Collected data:
=== Section Start ===

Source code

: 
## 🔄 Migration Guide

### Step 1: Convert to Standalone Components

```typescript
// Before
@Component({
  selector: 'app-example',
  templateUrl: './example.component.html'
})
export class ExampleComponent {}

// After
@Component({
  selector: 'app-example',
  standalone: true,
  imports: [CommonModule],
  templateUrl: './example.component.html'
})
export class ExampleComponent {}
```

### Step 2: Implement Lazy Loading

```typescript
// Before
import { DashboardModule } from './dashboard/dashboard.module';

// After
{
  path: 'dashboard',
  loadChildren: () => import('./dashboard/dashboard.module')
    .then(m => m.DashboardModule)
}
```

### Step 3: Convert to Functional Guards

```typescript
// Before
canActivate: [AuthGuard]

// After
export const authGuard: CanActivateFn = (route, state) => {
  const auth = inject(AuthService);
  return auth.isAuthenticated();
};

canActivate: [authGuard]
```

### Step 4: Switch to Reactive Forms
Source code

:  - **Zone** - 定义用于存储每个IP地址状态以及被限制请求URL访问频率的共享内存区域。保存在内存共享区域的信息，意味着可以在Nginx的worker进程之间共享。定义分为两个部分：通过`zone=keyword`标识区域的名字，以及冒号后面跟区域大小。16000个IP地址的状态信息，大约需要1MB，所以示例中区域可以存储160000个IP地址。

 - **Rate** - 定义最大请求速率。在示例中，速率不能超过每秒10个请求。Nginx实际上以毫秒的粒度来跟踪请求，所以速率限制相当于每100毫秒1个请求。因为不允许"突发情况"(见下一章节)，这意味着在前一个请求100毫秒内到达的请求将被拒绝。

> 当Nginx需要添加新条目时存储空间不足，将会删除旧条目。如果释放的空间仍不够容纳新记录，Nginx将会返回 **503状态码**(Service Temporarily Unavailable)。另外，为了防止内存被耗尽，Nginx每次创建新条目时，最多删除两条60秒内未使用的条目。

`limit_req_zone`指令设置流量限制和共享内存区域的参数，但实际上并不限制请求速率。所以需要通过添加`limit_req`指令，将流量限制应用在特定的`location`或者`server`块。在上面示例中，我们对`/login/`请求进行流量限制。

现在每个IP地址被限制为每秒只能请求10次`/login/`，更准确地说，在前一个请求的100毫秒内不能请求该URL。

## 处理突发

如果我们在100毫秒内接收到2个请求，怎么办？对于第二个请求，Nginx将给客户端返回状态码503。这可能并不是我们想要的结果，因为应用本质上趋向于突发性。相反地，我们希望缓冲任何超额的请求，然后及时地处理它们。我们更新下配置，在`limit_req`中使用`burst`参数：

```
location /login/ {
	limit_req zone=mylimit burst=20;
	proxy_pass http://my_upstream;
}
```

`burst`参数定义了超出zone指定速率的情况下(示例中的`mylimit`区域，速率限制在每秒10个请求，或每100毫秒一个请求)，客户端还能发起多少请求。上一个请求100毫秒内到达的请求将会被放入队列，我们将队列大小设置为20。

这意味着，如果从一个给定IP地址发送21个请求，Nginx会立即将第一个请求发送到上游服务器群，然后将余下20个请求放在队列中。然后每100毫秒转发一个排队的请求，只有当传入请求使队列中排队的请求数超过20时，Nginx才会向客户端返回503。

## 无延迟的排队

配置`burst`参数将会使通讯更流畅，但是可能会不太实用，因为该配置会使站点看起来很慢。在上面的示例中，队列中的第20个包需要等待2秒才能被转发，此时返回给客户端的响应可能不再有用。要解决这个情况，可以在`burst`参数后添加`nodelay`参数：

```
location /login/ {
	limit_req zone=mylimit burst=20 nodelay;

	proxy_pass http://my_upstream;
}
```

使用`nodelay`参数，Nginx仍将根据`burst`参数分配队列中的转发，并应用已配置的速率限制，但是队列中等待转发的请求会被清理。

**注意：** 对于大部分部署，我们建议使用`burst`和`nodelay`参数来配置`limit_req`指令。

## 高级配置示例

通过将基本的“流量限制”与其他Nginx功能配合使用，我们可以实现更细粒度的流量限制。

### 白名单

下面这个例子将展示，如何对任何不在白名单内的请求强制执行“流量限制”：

=== Section End ===

# [REQUIRED ACTION]
Write out every record exactly as it appears above.

# [EXERCISE SOLUTION]
Source code

: 
## 🔄 Migration Guide

### Step 1: Convert to Standalone Components

```typescript
// Before
@Component({
  selector: 'app-example',
  templateUrl: './example.component.html'
})
export class ExampleComponent {}

// After
@Component({
  selector: 'app-example',
  standalone: true,
  imports: [CommonModule],
  templateUrl: './example.component.html'
})
export class ExampleComponent {}
```

### Step 2: Implement Lazy Loading

```typescript
// Before
import { DashboardModule } from './dashboard/dashboard.module';

// After
{
  path: 'dashboard',
  loadChildren: () => import('./dashboard/dashboard.module')
    .then(m => m.DashboardModule)
}
```

### Step 3: Convert to Functional Guards

```typescript
// Before
canActivate: [AuthGuard]

// After
export const authGuard: CanActivateFn = (route, state) => {
  const auth = inject(AuthService);
  return auth.isAuthenticated();
};

canActivate: [authGuard]
```

### Step 4: Switch to Reactive Forms
Source code

:  - **Zone** - 定义用于存储每个IP地址状态以及被限制请求URL访问频率的共享内存区域。保存在内存共享区域的信息，意味着可以在Nginx的worker进程之间共享。定义分为两个部分：通过`zone=keyword`标识区域的名字，以及冒号后面跟区域大小。16000个IP地址的状态信息，大约需要1MB，所以示例中区域可以存储160000个IP地址。

 - **Rate** - 定义最大请求速率。在示例中，速率不能超过每秒10个请求。Nginx实际上以毫秒的粒度来跟踪请求，所以速率限制相当于每100毫秒1个请求。因为不允许"突发情况"(见下一章节)，这意味着在前一个请求100毫秒内到达的请求将被拒绝。

> 当Nginx需要添加新条目时存储空间不足，将会删除旧条目。如果释放的空间仍不够容纳新记录，Nginx将会返回 **503状态码**(Service Temporarily Unavailable)。另外，为了防止内存被耗尽，Nginx每次创建新条目时，最多删除两条60秒内未使用的条目。

`limit_req_zone`指令设置流量限制和共享内存区域的参数，但实际上并不限制请求速率。所以需要通过添加`limit_req`指令，将流量限制应用在特定的`location`或者`server`块。在上面示例中，我们对`/login/`请求进行流量限制。

现在每个IP地址被限制为每秒只能请求10次`/login/`，更准确地说，在前一个请求的100毫秒内不能请求该URL。

## 处理突发

如果我们在100毫秒内接收到2个请求，怎么办？对于第二个请求，Nginx将给客户端返回状态码503。这可能并不是我们想要的结果，因为应用本质上趋向于突发性。相反地，我们希望缓冲任何超额的请求，然后及时地处理它们。我们更新下配置，在`limit_req`中使用`burst`参数：

```
location /login/ {
	limit_req zone=mylimit burst=20;
	proxy_pass http://my_upstream;
}
```

`burst`参数定义了超出zone指定速率的情况下(示例中的`mylimit`区域，速率限制在每秒10个请求，或每100毫秒一个请求)，客户端还能发起多少请求。上一个请求100毫秒内到达的请求将会被放入队列，我们将队列大小设置为20。

这意味着，如果从一个给定IP地址发送21个请求，Nginx会立即将第一个请求发送到上游服务器群，然后将余下20个请求放在队列中。然后每100毫秒转发一个排队的请求，只有当传入请求使队列中排队的请求数超过20时，Nginx才会向客户端返回503。

## 无延迟的排队

配置`burst`参数将会使通讯更流畅，但是可能会不太实用，因为该配置会使站点看起来很慢。在上面的示例中，队列中的第20个包需要等待2秒才能被转发，此时返回给客户端的响应可能不再有用。要解决这个情况，可以在`burst`参数后添加`nodelay`参数：

```
location /login/ {
	limit_req zone=mylimit burst=20 nodelay;

	proxy_pass http://my_upstream;
}
```

使用`nodelay`参数，Nginx仍将根据`burst`参数分配队列中的转发，并应用已配置的速率限制，但是队列中等待转发的请求会被清理。

**注意：** 对于大部分部署，我们建议使用`burst`和`nodelay`参数来配置`limit_req`指令。

## 高级配置示例

通过将基本的“流量限制”与其他Nginx功能配合使用，我们可以实现更细粒度的流量限制。

### 白名单

下面这个例子将展示，如何对任何不在白名单内的请求强制执行“流量限制”：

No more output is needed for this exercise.